The South Korean government recently announced their intention to impose a tax on cryptocurrency, leading to backlash. Korean Yonsei University economist, Sung Tae-yoon, warned that the decision to tax crypto capital gains may slow the technology’s emerging market, according to Koreatimes on June 21.
Sung said that taxing the crypto market while it is still in its infancy is a “premature” decision. He worries that tough regulations or taxation may prevent the crypto industry from flourishing in South Korea. He also believes:
“Cryptocurrencies cannot be considered a universal asset like traditional paper currencies.”
Reasons behind the act
Opposition economists, such as Kim Jin-ill from Korea University, believe regulation is essential, even when it blocks new market growth. However, some critics argue that the government is imposing new taxes due to fiscal uncertainty caused by the COVID-19 pandemic.

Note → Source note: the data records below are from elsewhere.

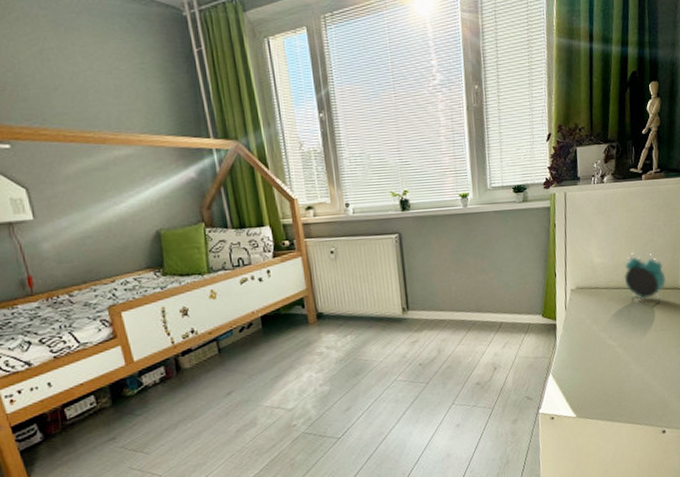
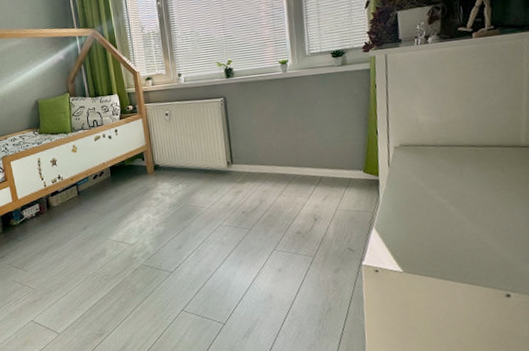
alarm clock: present [624,252,666,301] -> none [454,109,505,159]

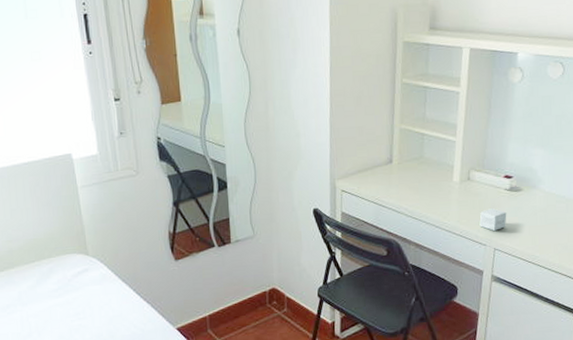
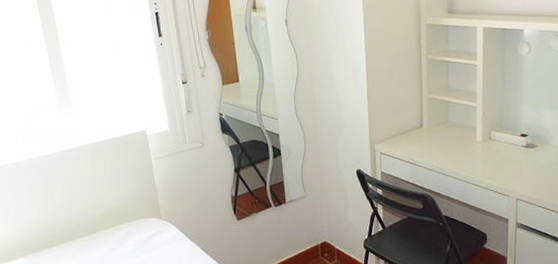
small box: present [479,208,507,231] -> none [502,163,526,183]

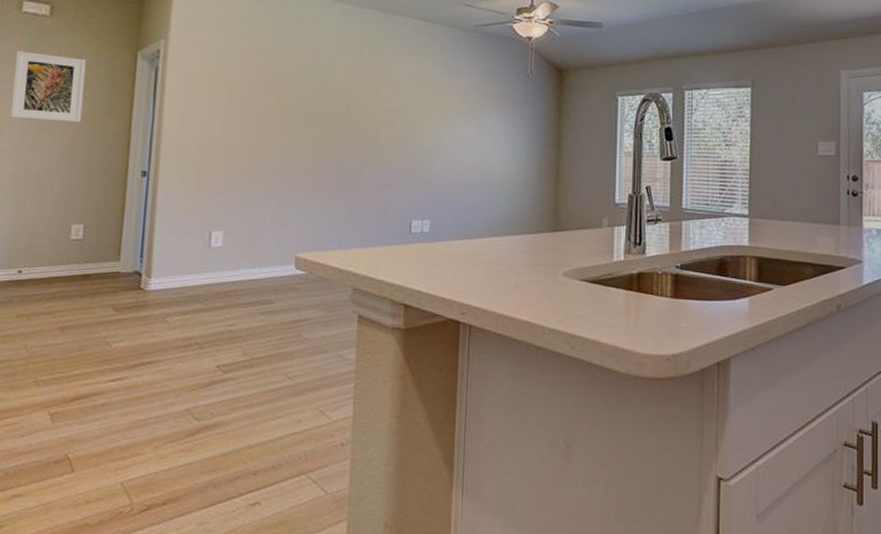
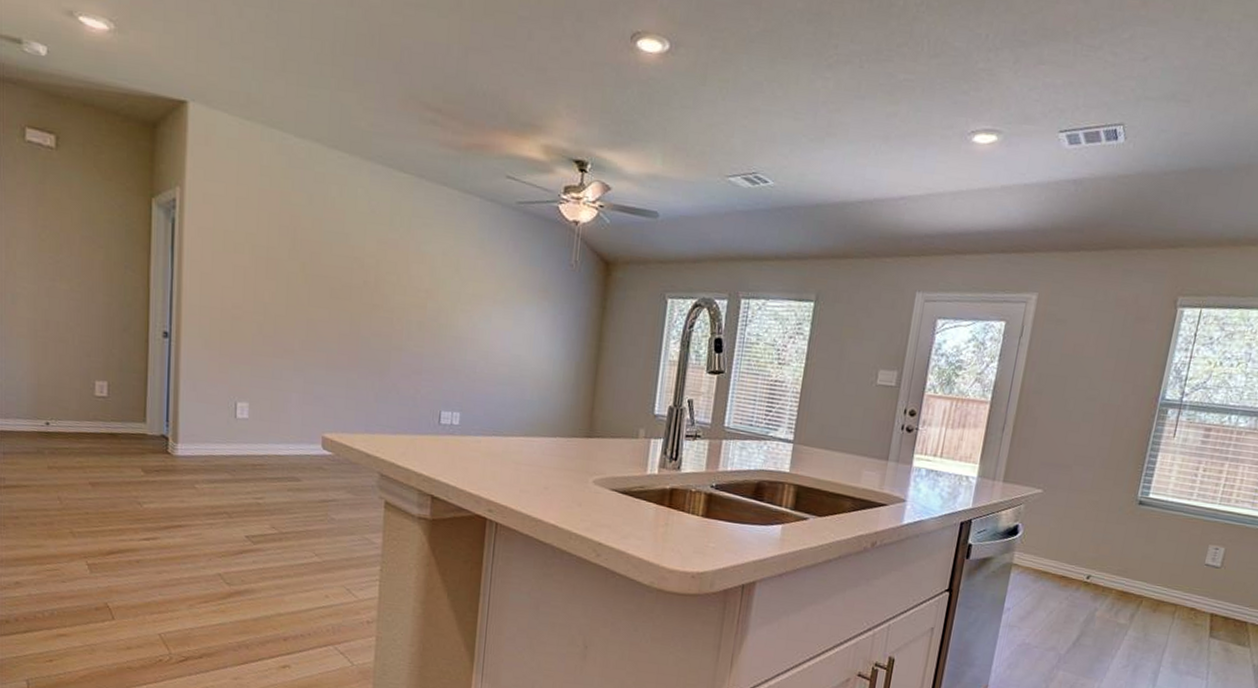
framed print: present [10,51,87,123] -> none [23,185,98,273]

According to the news, the government has plans to tax more than just cryptocurrency. They quoted the Korean Finance Minister, Hong Nam-Ki, who said:
“By reforming the taxation system this year, we are going to consider introducing new types of taxation, such as digital tax[…] The digital tax refers to an additional tax imposed on overseas IT companies ― such as Google and Amazon ― for their online business activities.”
As Cointelegrah reported previously, Portugal became a crypto regulation friendly country that has zero taxes for crypto traders and miners.